Health Minister Mark Drakeford commissioned Keith Evans, the former chief executive and managing director of Panasonic UK and Ireland, to lead the review which makes more than 100 recommendations to strengthen the NHS complaints process, including:
- Improved visibility and promotion of how patients and families can make a complaint. The report found it can be difficult to find out where to start when considering making a complaint;
- It concludes Putting Things Right - the complaints system introduced in 2011 - is sound, but it is variable across NHS organisations;
- A change in culture is needed so the NHS can genuinely learn from people who have had difficult experiences, including ensuring a ‘no blame culture’ is developed at all levels so lessons can be learned;
- Improve the infrastructure to accommodate the current levels of complaints;
- Increase the profile of the analysis of incidents and complaints at board level in the NHS so the information can be used to improve services;
- Develop the complaints champions at board and executive level to strengthen support services.
The report also suggests developing a national approach to dealing with concerns in some instances. This includes ways to bring more independence into the process for more serious complaints.
Keith Evans said:
“This review acknowledges the commitment of many NHS organisations and members of staff in delivering high quality service. However, it also clearly indicates there are instances where services simply do not provide the levels of professionalism users should expect from the NHS.

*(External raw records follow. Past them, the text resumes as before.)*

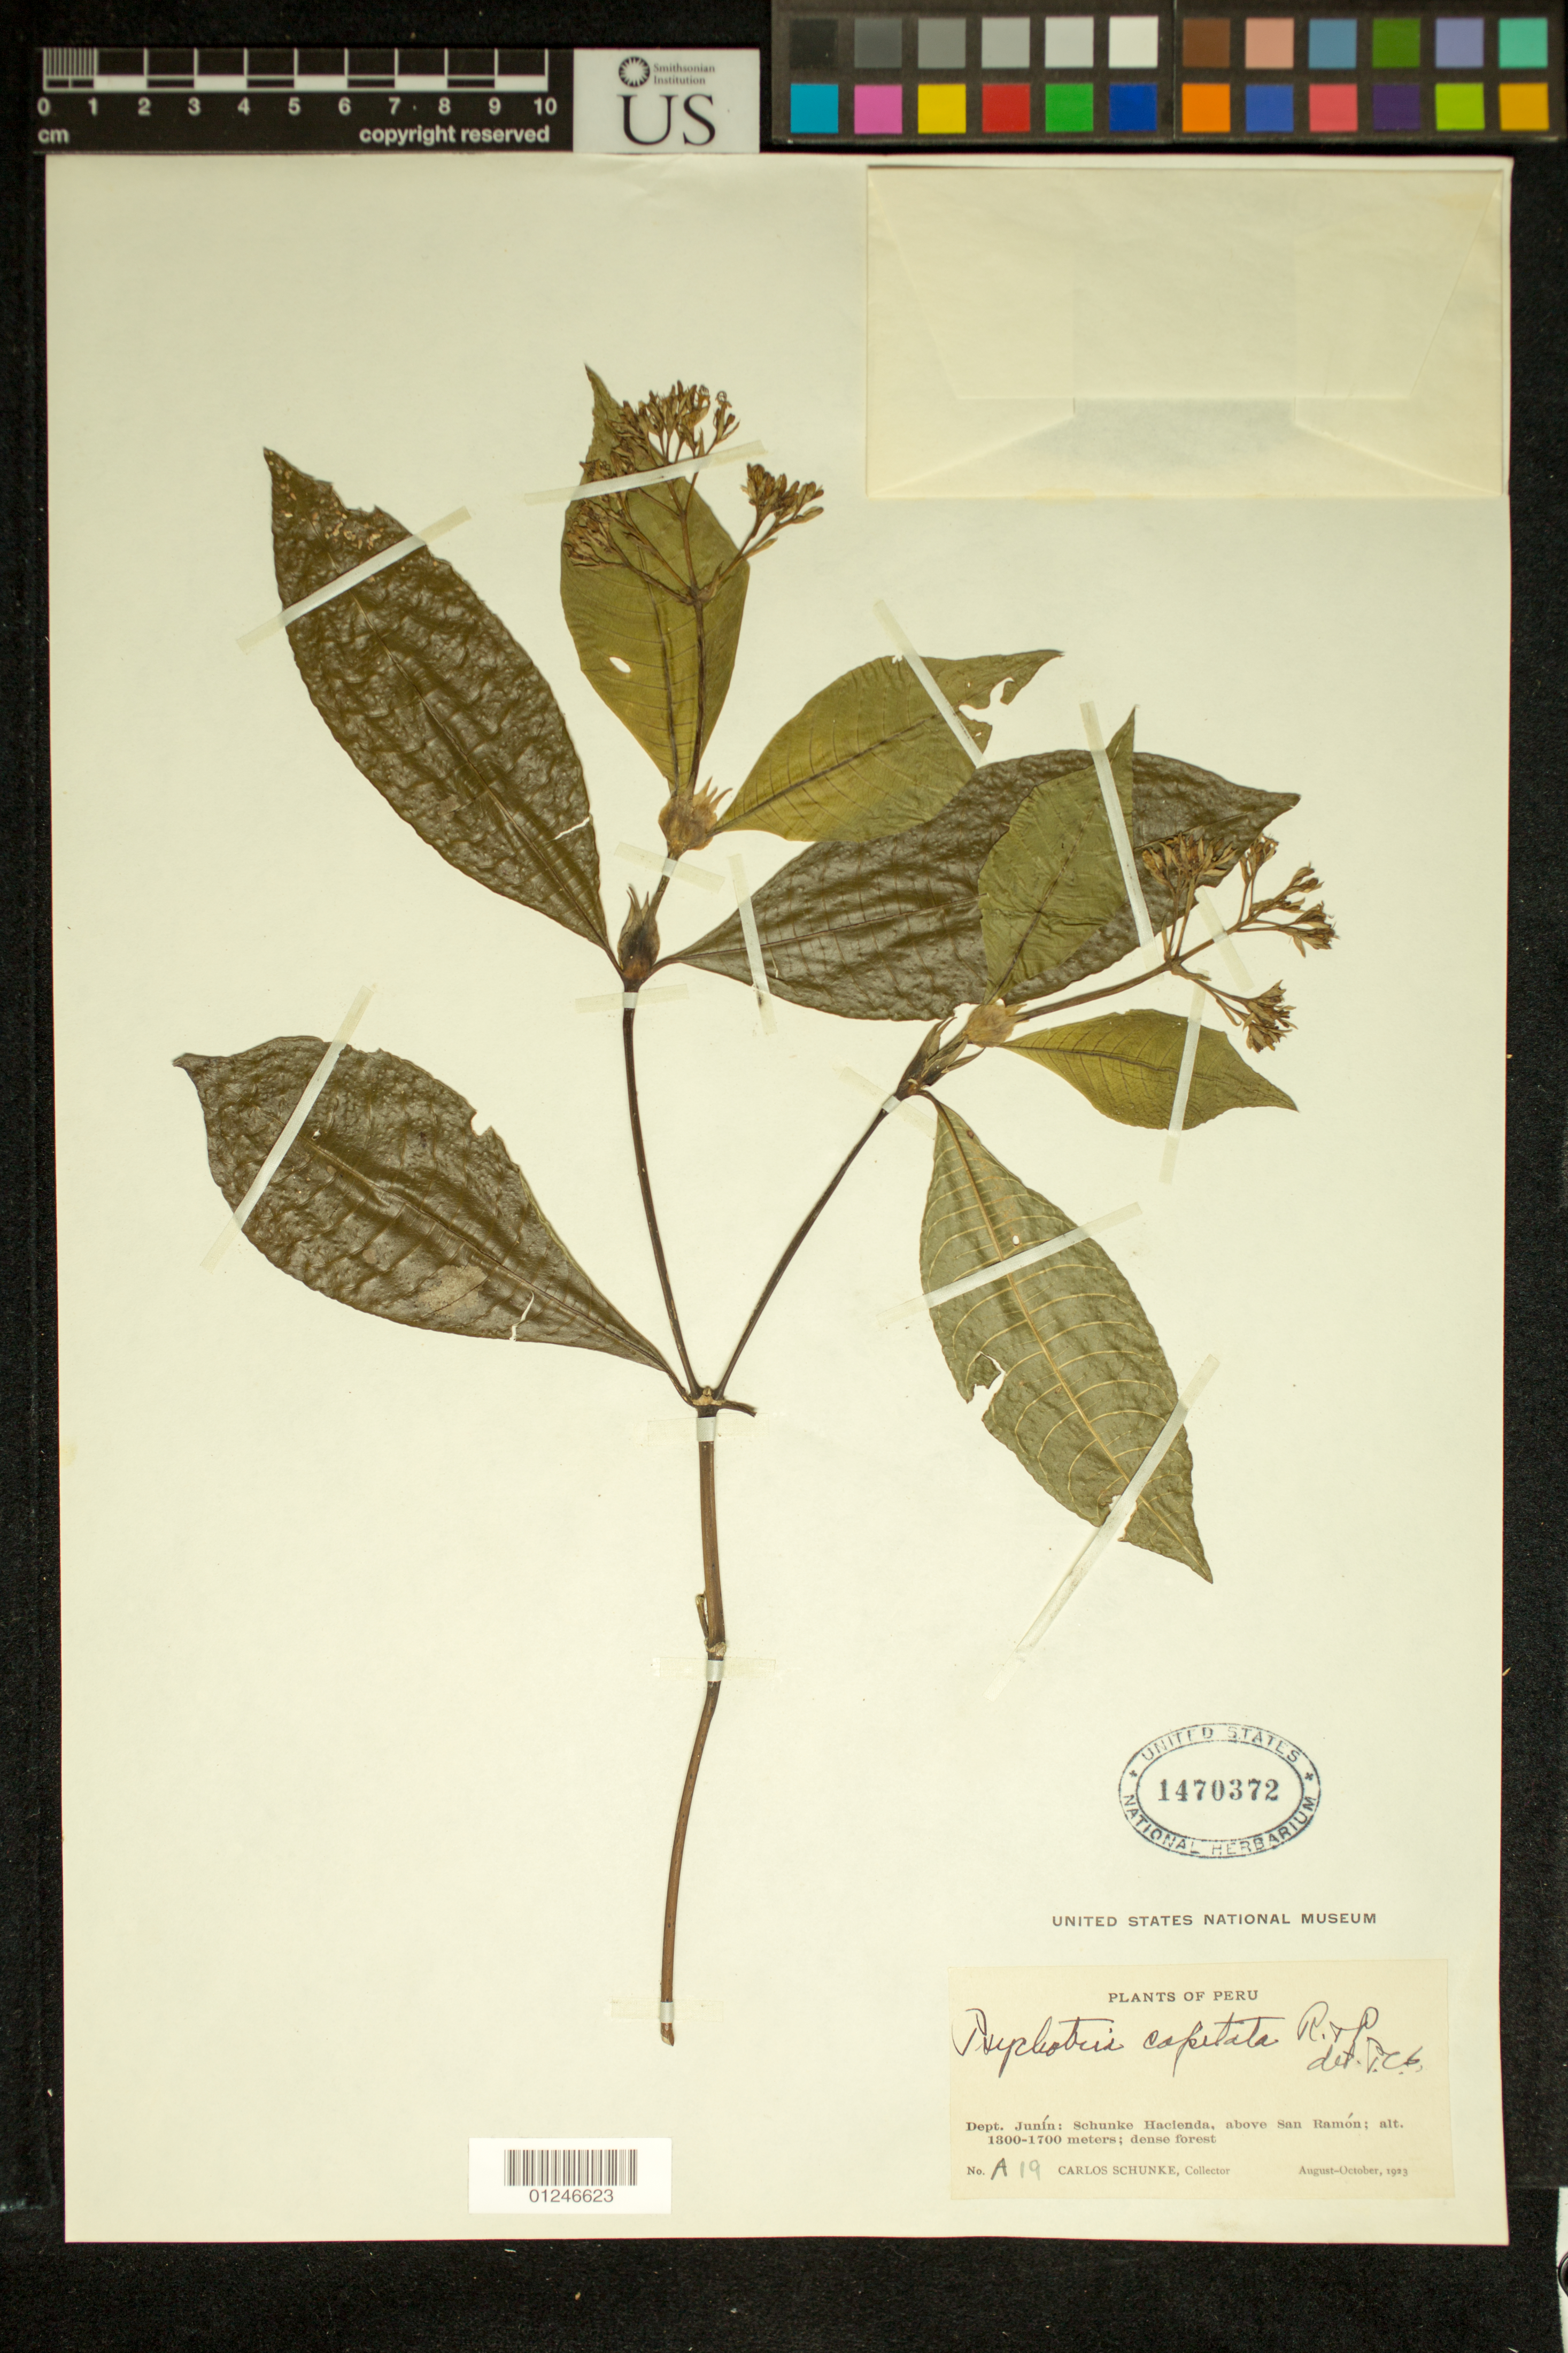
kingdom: Plantae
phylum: Tracheophyta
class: Magnoliopsida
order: Gentianales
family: Rubiaceae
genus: Psychotria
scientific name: Psychotria capitata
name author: Ruiz & Pav.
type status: Epitype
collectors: C. Schunke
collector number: A19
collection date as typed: Aug 1923 to -- Oct 1923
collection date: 1923-08/1923-10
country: Peru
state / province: Junín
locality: Above san ramon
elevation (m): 1300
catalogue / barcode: US 1470372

“Everyone has a role to play in making the NHS a better place for those of us having to avail ourselves of its services.
“Executives and senior staff in all areas must lead the required change from the front and by good example. Furthermore, whatever job someone has in the NHS, they should think of themselves wearing their patients’ shoes and put themselves in their position at all times. Doing so will quickly reveal the daily issues of what is going right and wrong.

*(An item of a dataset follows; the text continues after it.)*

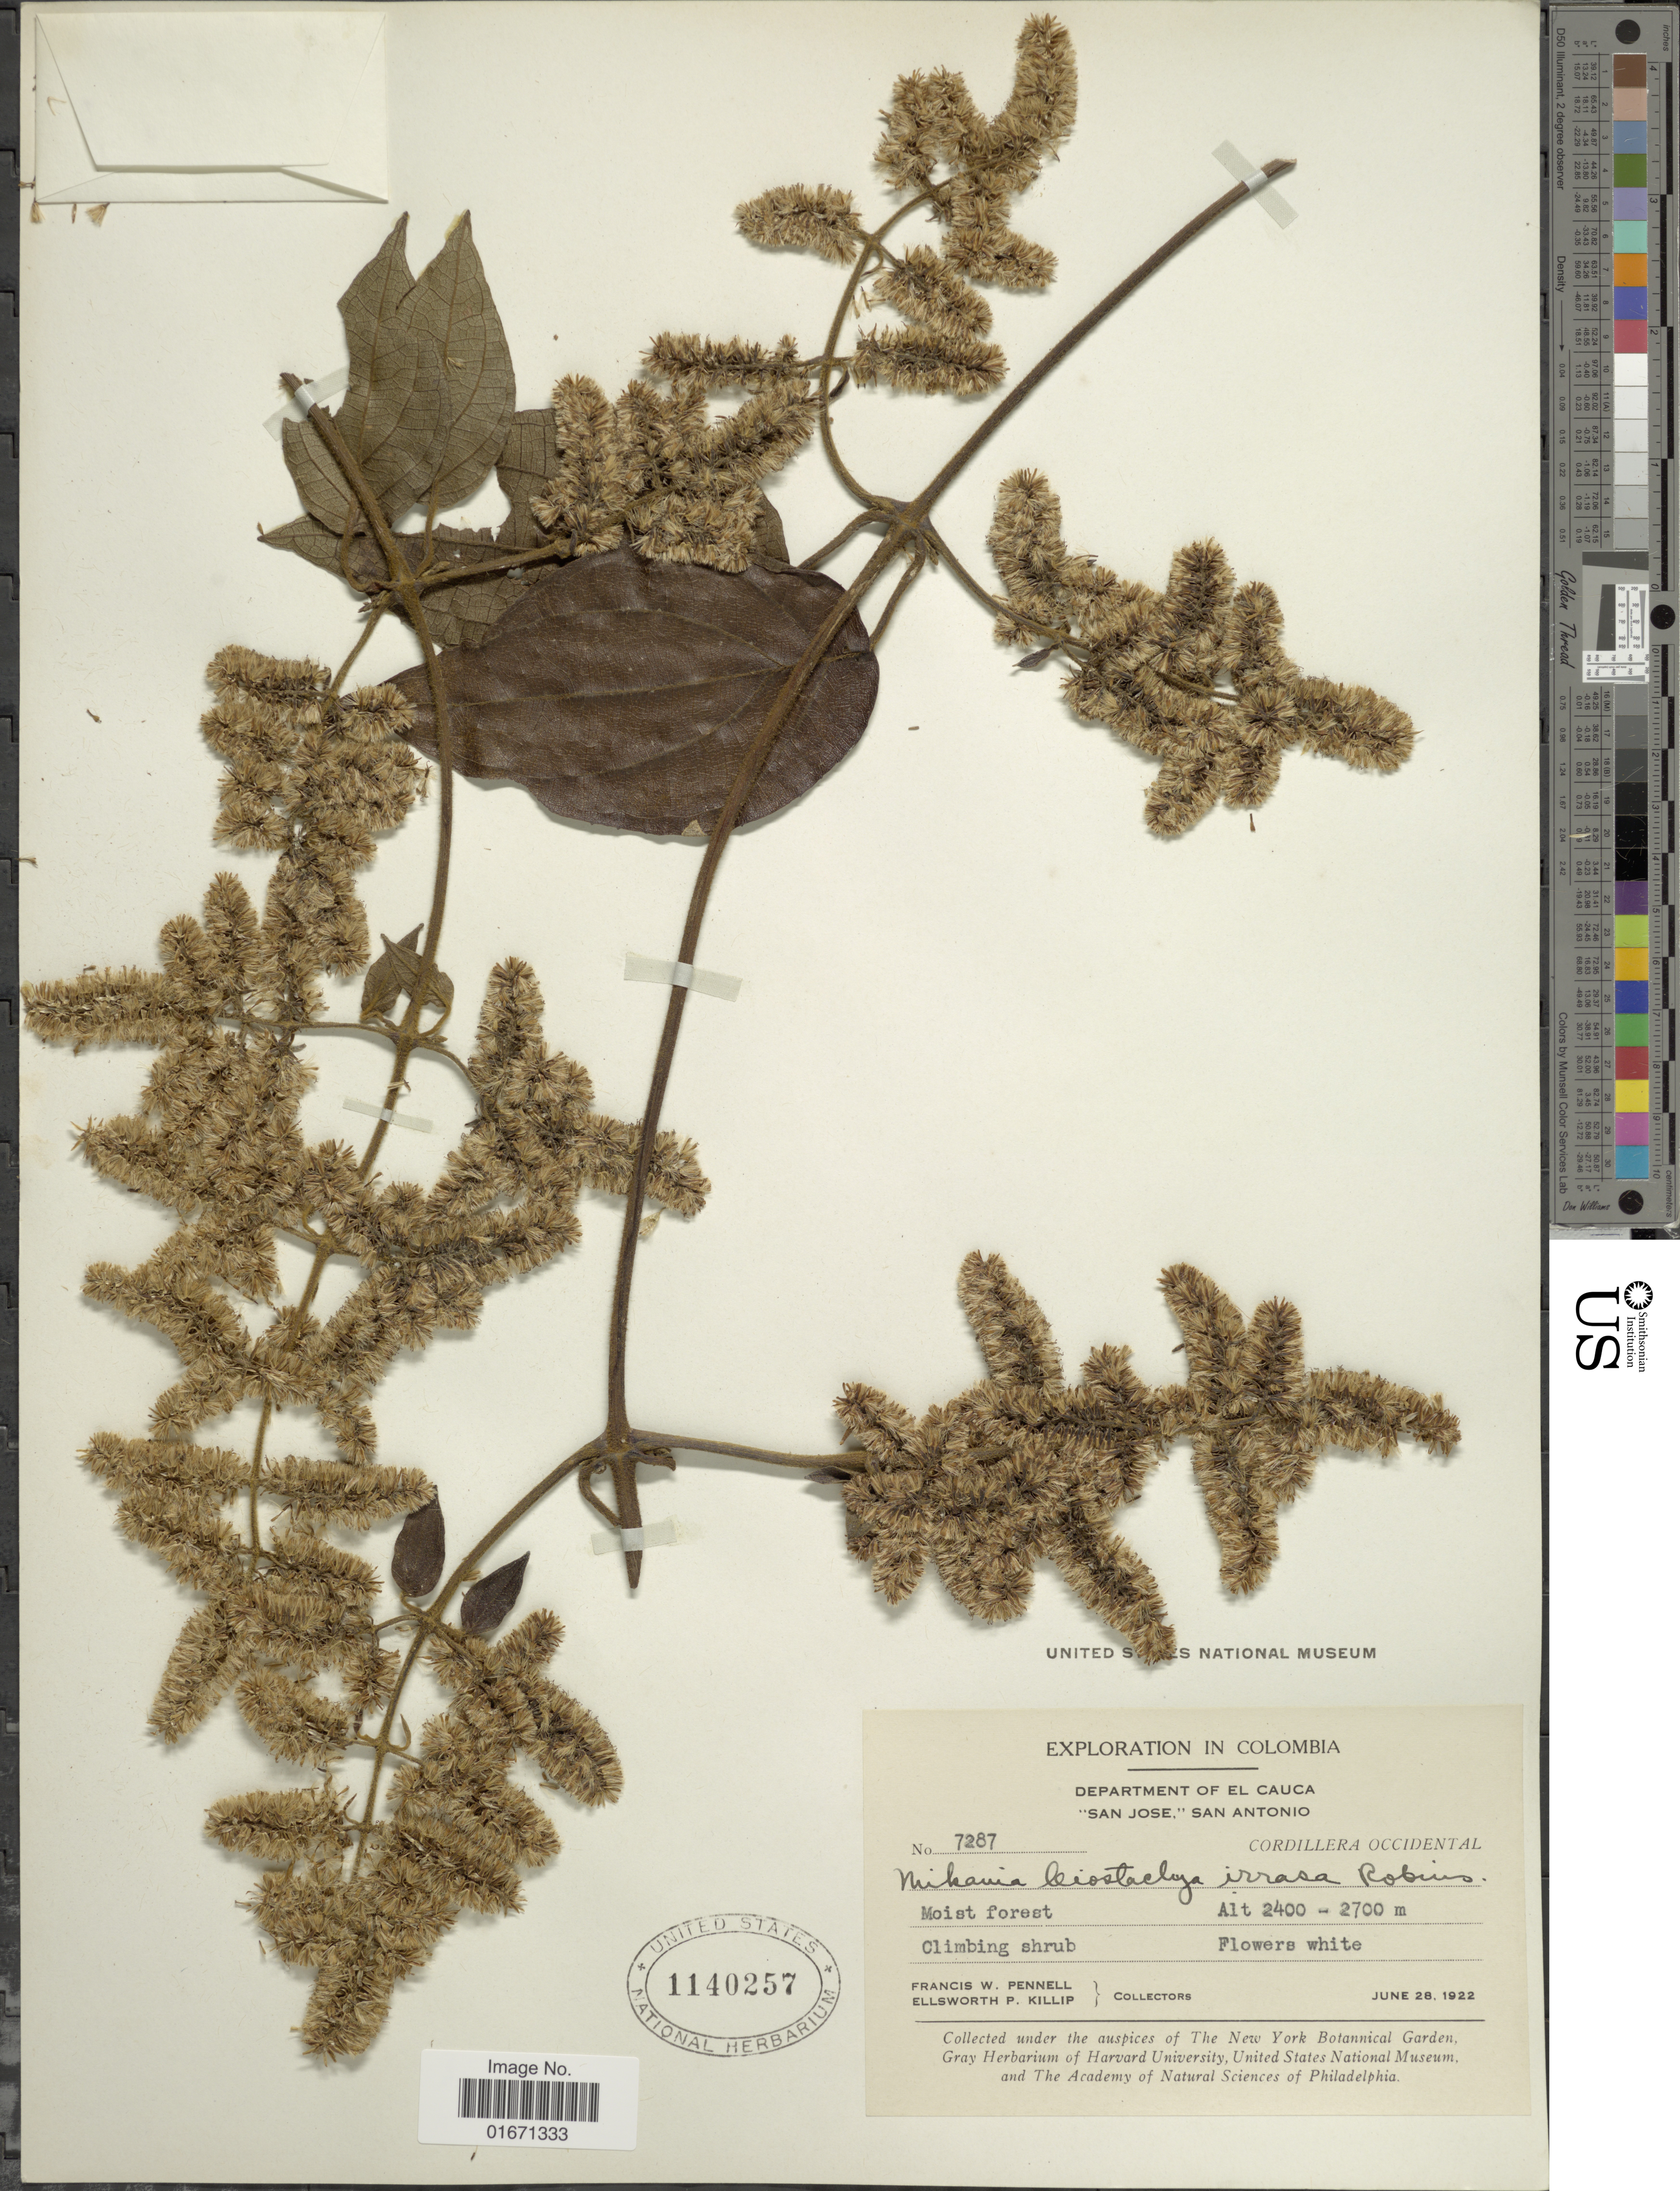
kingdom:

“It is also very important that organisations and individuals learn how to not be defensive but to listen to NHS users concerns and complaints, analyse them, and reflect the findings into the workplace quickly and efficiently for the betterment of all."
Professor Drakeford said:
“Patients in Wales come into contact with the NHS tens of millions of times every year. Taking these numbers into account, it’s not surprising there will be some times when patients or their families feel dissatisfied with their care. Despite this, complaints received by the NHS tend to represent less than 0.1% of all activity.
“For the small minority who experience care that isn’t of the highest quality, those complaints need to be taken seriously and acted upon. When things do go wrong the right mechanisms need to be in place to address any concerns.
“I welcome the review’s recommendations. It points out that the NHS needs to continue to be open and accept feedback from patients as a gift which should be acted on and used to improve care. This is about culture as much as it is about resources. We need to do all we can to allow patients to put forward their concerns effectively and simply. At the same time we must not create a climate where staff feel under siege, as this report has found.
“The report indicates some organisations are not always open and this leads to needless and repetitive complaints. This needs to change and staff must be empowered to deal with concerns quickly and at source. There are examples of this approach in the report, but this needs to become the norm across the Welsh NHS.”
The NHS, its partner organisations, including community health councils, other interested bodies and the public will have the opportunity to contribute their views on the review and its more wide-ranging recommendations, such as whether a national approach to complaints is needed, over the summer months.
The Welsh Government will set out its formal response to the review in the autumn following this period of wider engagement.